Tali sforzi dovrebbero essere sostenuti da dati solidi e attività di comunicazione pubblica di vasta portata. Per evitare una recrudescenza dei casi, un fattore importante sono i comportamenti individuali e il rispetto delle raccomandazioni di salute pubblica. È cruciale restare vigili per garantire la continua osservanza di una serie di precauzioni individuali di base, il che, a sua volta, dipende dall'accettazione e dalla comprensione da parte del pubblico della fondatezza e dell'importanza di tali misure. Monitorare il grado di accettazione sociale e affrontare le preoccupazioni della società in una fase precoce sarà determinante per gli sviluppi futuri. Tali sforzi di comunicazione richiedono anche una risposta sistematica e immediata alla disinformazione sulla pandemia di coronavirus, ed è inoltre necessario fare di più per rafforzare la ciber-resilienza delle infrastrutture sanitarie fondamentali. Le misure di emergenza eventualmente reintrodotte dagli Stati membri dovrebbero essere elaborate in una maniera misurata e limitata in modo da non ostacolare lo Stato di diritto e la democrazia parlamentare.
Il virus non si ferma alle frontiere dell'UE ed è per questo che l'Unione e gli Stati membri destinano oltre 36 miliardi di EUR all'aiuto d'urgenza, ai ponti aerei umanitari e al sostegno a più lungo termine ai paesi terzi in difficoltà. L'Unione ha anche istituito un ponte aereo umanitario dell'UE per mantenere collegamenti di trasporto essenziali per gli operatori umanitari, gli operatori sanitari mobilitati in caso di emergenza e le forniture di emergenza.

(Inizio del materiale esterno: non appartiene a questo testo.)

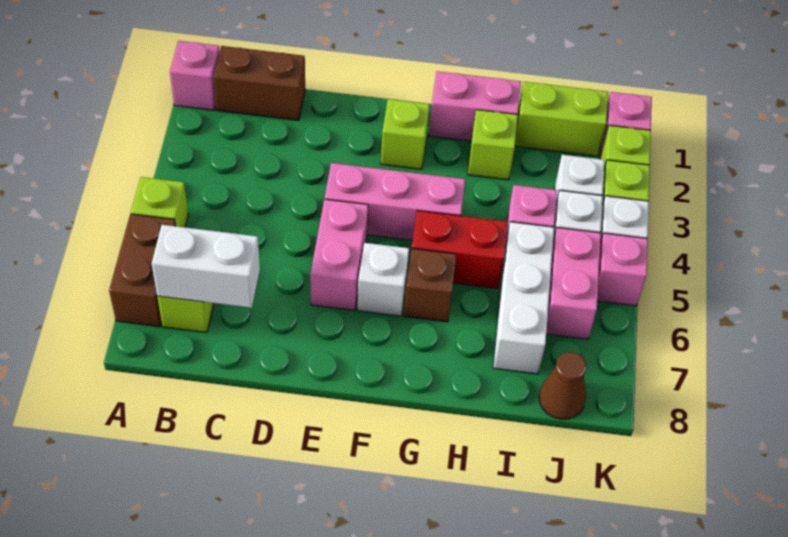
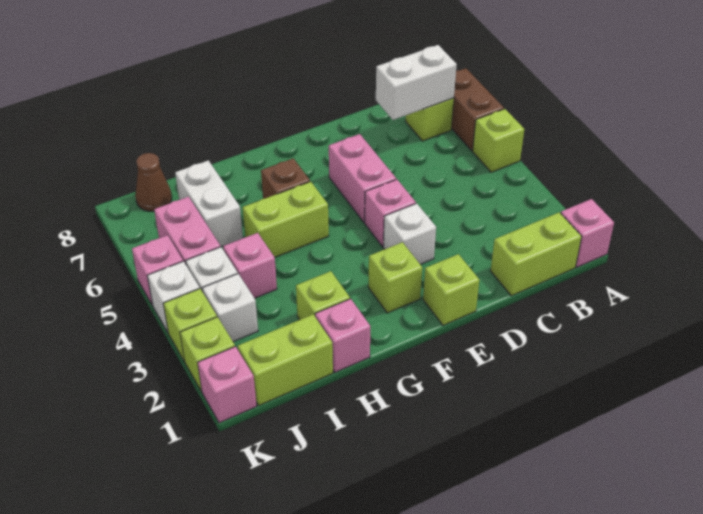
brown brick B1:C1 level 1 -> lime brick B1:C1 level 1
none -> lime brick E1 level 1
pink brick E4:G4 level 1 -> pink brick E4 level 1
white brick F6 level 1 -> white brick E3 level 1
pink brick G1:H1 level 1 -> pink brick H1 level 1
red brick G5:H5 level 1 -> lime brick G5:H5 level 1
white brick I5:I7 level 1 -> white brick I6:I7 level 1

Si dovrebbe pertanto continuare a lavorare in coordinamento con altri attori globali, tra cui l'ONU e l'OMS, per garantire la necessaria risposta internazionale a questa minaccia sanitaria globale, compreso l'accesso equo a un vaccino contro la COVID-19. Tali sforzi dovrebbero andare di pari passo con quelli volti ad affrontare gli effetti socioeconomici di questa crisi, che minacciano di annullare i progressi compiuti nel conseguimento degli obiettivi di sviluppo sostenibile, nonché con gli investimenti nella resilienza dei paesi partner, in particolare attraverso il rafforzamento dei sistemi sanitari, gettando così le basi della ripresa globale. Solo così si porrà fine all'attuale crisi pandemica nell'UE e a livello mondiale.

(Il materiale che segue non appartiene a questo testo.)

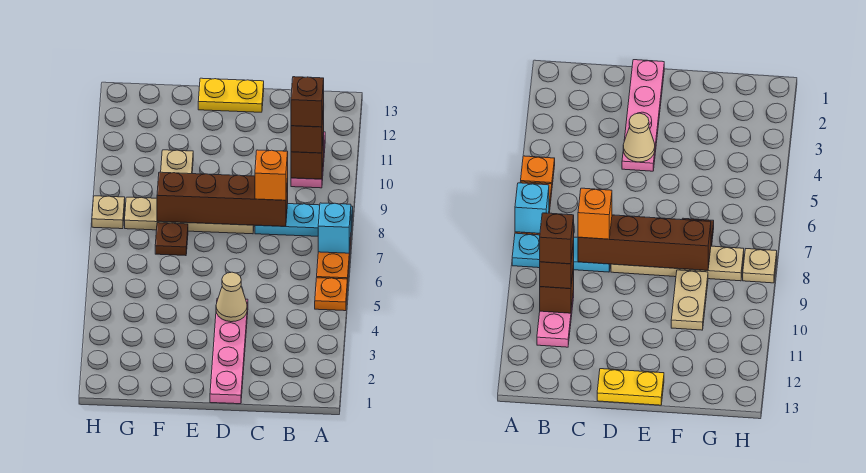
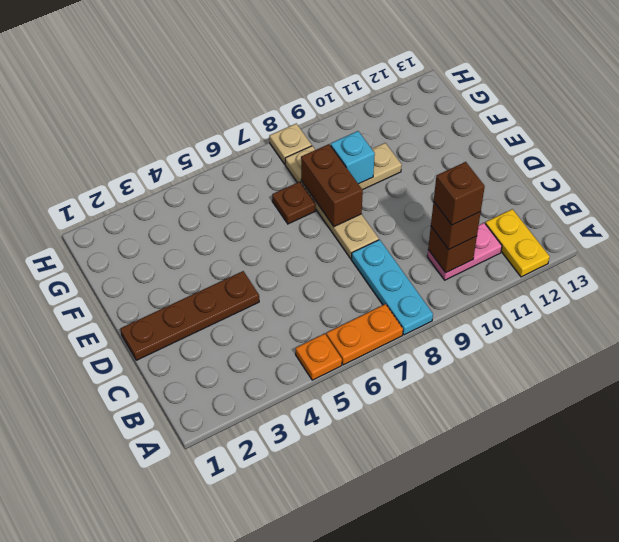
cyan brick A7 level 2 -> cyan brick F9 level 2
brown brick C8:F8 level 2 -> brown brick E8:F8 level 2
orange brick C8 level 3 -> none
pink plate D1:D4 level 1 -> brown plate D1:D4 level 1
tan cone D4 level 2 -> none
yellow plate D13:E13 level 1 -> yellow plate A12:B12 level 1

Quest'anno più che mai si dovrà fare attenzione a ridurre l'impatto dell'influenza stagionale 2020/2021 ed è necessario intervenire ora per mitigare tale scenario. Gli effetti combinati di nuovi focolai simultanei di COVID-19 e di un'influenza stagionale forte potrebbero ridurre ancora di più allo stremo i nostri sistemi di assistenza sanitaria.
La Commissione europea continuerà a collaborare con gli Stati membri nella lotta alla COVID-19. Insieme continueremo a finanziare la ricerca per poter prevedere la diffusione e la recrudescenza del virus e per sostenere lo sviluppo delle necessarie contromisure mediche. Promuoveremo inoltre l'individuazione e la diffusione delle buone pratiche a livello locale. Attraverso un ambizioso piano per la ripresa, sostenuto da un rinnovato bilancio a lungo termine per il periodo 2021-2027 e dallo strumento Next Generation EU, l'Europa investirà anche per garantire la propria ripresa e resilienza a possibili futuri focolai di COVID-19, per sostenere i cambiamenti strutturali nei sistemi sanitari e per rafforzare i sistemi e le capacità di gestione delle crisi dell'Unione. L'Europa sfrutterà pienamente gli insegnamenti tratti dalla crisi COVID-19 per assicurarsi di uscirne più forte, più unita e meglio attrezzata per far fronte a crisi future.